Thanks, Alex. Here's a portion of a 2015 article about the Electrolux Corporation plant in Old Greenwich along with some accompanying photo's from 1948 and presumably the '60s or '70s (that you have maybe seen):
GREENWICH TIME - June 13, 2015
White-collar Greenwich was built on a foundation of heavy labor
Robert Marchant
The factory that lasted the longest in Greenwich was the one that produced an innovative line of vacuum cleaners. It seemed a fool’s endeavor to start a business in the depths of the Great Depression, but a group of European investors under the leadership of Gustaf Sahlin, a Swedish businessman, brought Electrolux to these shores in late 1933. The company established its first American plant in Old Greenwich, occupying buildings previously owned by a tool and lathe company, and before that, the Welte-Tripp Pipe Organ Company.
Some 21 million vacuum cleaners came off the assembly line at the plant off Forest Avenue. Local residents could feel the ground shake when the heavy turbines started up in the morning, and they knew not to drive anywhere near the plant during shift-changes.
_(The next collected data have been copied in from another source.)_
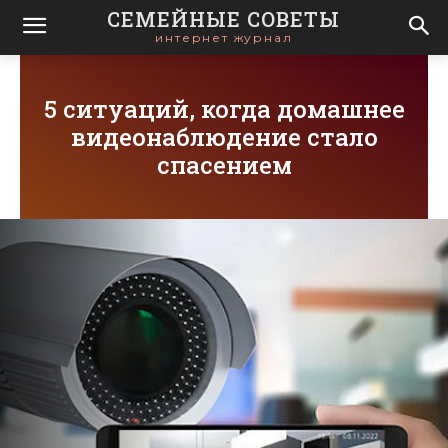
СЕМЕЙНЫЕ СОВЕТЫ
интернет журнал
5 ситуаций, когда домашнее
видеонаблюдение стало
спасением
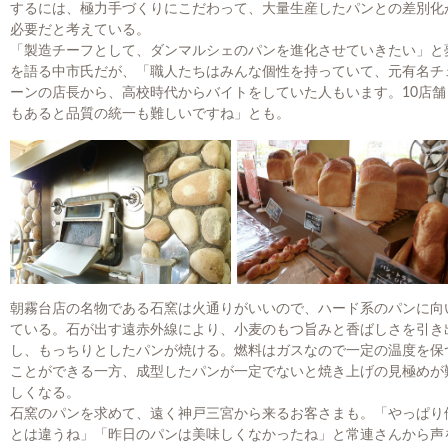
するには、極力手づくりにこだわって、大量生産したパンとの差別化
必要だと考えている。
「製造チーフとして、ダンマルシェのパンを進化させていきたい」と
を語る中市氏だが、「職人たちはみんな個性を持っていて、元有名チ
ーンの店長から、高校時代からバイトをしていた人もいます。10店舗
もあると品質の統一も難しいですね」とも。
朝霧台店の名物である石窯は火通りがいいので、ハード系のパンに向
ている。石が出す遠赤外線により、小麦のもつ旨みと香ばしさを引き
し、もっちりとしたパンが焼ける。燃料はガスなので一定の温度を保
ことができる一方、成型したパンが一定でないと焼き上げの見極めが
しくなる。
石窯のパンを求めて、遠く神戸三宮から来るお客さまも。「やっぱり
とは違うね」「昨日のパンは美味しくなかったね」と常連さんから声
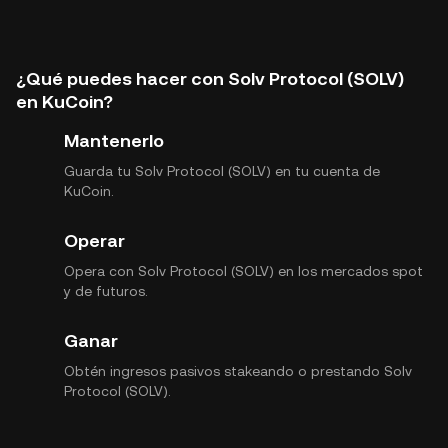
¿Qué puedes hacer con Solv Protocol (SOLV)
en KuCoin?
Mantenerlo
Guarda tu Solv Protocol (SOLV) en tu cuenta de
KuCoin.
Operar
Opera con Solv Protocol (SOLV) en los mercados spot
y de futuros.
Ganar
Obtén ingresos pasivos stakeando o prestando Solv
Protocol (SOLV).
The impractical lay-out of the factory, along with usual difficulties associated with running a major factory in the Northeast, eventually made the operation unsustainable.
There was sense of sadness and loss when the last factory in town finally closed.
“It’s sort of like family here,” said a worker, Frank Ponske, when the plant shut down for good on June 1, 1985.
There were definite costs associated with the industrial operations in Greenwich — children as young as 13 working in the plants, a substantial number of deaths and injuries. The environmental toll was also considerable — old-timers can recall the stench coming off the Byram River that forced people indoors, and the pollution emanating from the coal-burning plants was fearsome.
Despite those costs, the plants propelled the nation forward. Looking at the red-brick remnants they left behind, one can almost feel the ground shake like distant thunder from another era.